Como lo escribí para ser traducido al francés, en vista de esta traducción y para un público universal y más propiamente francés, no me cuidé, al redactarlo, de las modalidades de entendederas y de gustos del público de lengua española. Es más, ni pensaba que habría de aparecer, como hoy aparece, en español. Entregué mis cuartillas manuscritas, llenas de añadidos, al traductor, mi entrañable amigo Juan Cassou, tan español como francés, que me las puso en un vigoroso francés con fuerte sabor español, lo que ha contribuido al éxito del libro, pues que en su texto queda el pulso de la fiebre con que las tracé. Después ha sido traducida esta obrita al alemán, al italiano y al inglés. Y ahora le toca aparecer en la lengua en que fué compuesta.
¿Compuesta? Alguien podrá decir que esta obrita carece en rigor de composición propiamente dicha. De arquitectura, tal vez; de composición viva, creo que no. La escribí, como os decía, casi en fiebre, vertiendo en ella, amén de los pensamientos y sentimientos que desde hace años —¡y tantos!— me venían arando en el alma, los que me atormentaban a causa de las desdichas de mi patria y los que me venían del azar de mis lecturas del momento. No poco de lo que aquí se lee obedece a la actualidad política de la Francia de entonces, de cuando lo escribí. Y ni he querido quitar alusiones que hoy ya, y más fuera de Francia, resultan, por inactuales, muy poco
inteligibles.

▶ [TAREAS A REALIZAR]:
• 1. Según el texto fuente, ¿quién tradujo las cuartillas manuscritas al francés?
• 2. Devuelva literalmente las líneas de los registros desde la primera hasta la línea que contiene "Where in the", ambas incluidas.

▶ [REGISTROS PROPORCIONADOS]:
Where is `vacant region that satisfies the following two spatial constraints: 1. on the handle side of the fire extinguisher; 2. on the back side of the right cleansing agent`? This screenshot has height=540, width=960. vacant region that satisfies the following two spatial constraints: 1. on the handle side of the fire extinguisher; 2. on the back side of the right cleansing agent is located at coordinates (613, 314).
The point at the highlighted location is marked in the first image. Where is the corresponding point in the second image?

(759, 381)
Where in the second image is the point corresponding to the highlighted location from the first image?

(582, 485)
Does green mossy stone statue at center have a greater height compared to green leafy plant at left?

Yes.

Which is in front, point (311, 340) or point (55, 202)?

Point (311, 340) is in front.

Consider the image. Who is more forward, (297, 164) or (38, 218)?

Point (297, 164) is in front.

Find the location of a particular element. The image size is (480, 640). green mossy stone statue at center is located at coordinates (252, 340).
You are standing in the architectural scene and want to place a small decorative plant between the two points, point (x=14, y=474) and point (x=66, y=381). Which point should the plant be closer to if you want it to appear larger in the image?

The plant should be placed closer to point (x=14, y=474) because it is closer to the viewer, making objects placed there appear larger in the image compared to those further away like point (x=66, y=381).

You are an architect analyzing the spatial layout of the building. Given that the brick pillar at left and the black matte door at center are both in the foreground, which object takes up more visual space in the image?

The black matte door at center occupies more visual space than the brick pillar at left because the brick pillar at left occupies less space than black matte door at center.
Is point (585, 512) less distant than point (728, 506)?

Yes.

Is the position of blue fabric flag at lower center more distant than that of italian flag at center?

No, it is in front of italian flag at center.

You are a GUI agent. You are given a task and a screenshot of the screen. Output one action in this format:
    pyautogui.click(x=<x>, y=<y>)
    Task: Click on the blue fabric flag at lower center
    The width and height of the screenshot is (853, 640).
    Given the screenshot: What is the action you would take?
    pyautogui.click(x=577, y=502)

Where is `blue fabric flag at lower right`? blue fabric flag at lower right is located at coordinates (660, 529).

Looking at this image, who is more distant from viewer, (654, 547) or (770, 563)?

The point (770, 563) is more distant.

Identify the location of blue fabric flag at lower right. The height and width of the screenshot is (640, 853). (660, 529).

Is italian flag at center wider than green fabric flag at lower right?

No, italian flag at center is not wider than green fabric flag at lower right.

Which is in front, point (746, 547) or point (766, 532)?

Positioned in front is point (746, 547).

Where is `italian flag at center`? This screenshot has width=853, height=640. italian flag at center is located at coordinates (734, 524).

▶ [RESULTADOS POR TAREA]:
• 1. Juan Cassou.

• 2.
Where is `vacant region that satisfies the following two spatial constraints: 1. on the handle side of the fire extinguisher; 2. on the back side of the right cleansing agent`? This screenshot has height=540, width=960. vacant region that satisfies the following two spatial constraints: 1. on the handle side of the fire extinguisher; 2. on the back side of the right cleansing agent is located at coordinates (613, 314).
The point at the highlighted location is marked in the first image. Where is the corresponding point in the second image?

(759, 381)
Where in the second image is the point corresponding to the highlighted location from the first image?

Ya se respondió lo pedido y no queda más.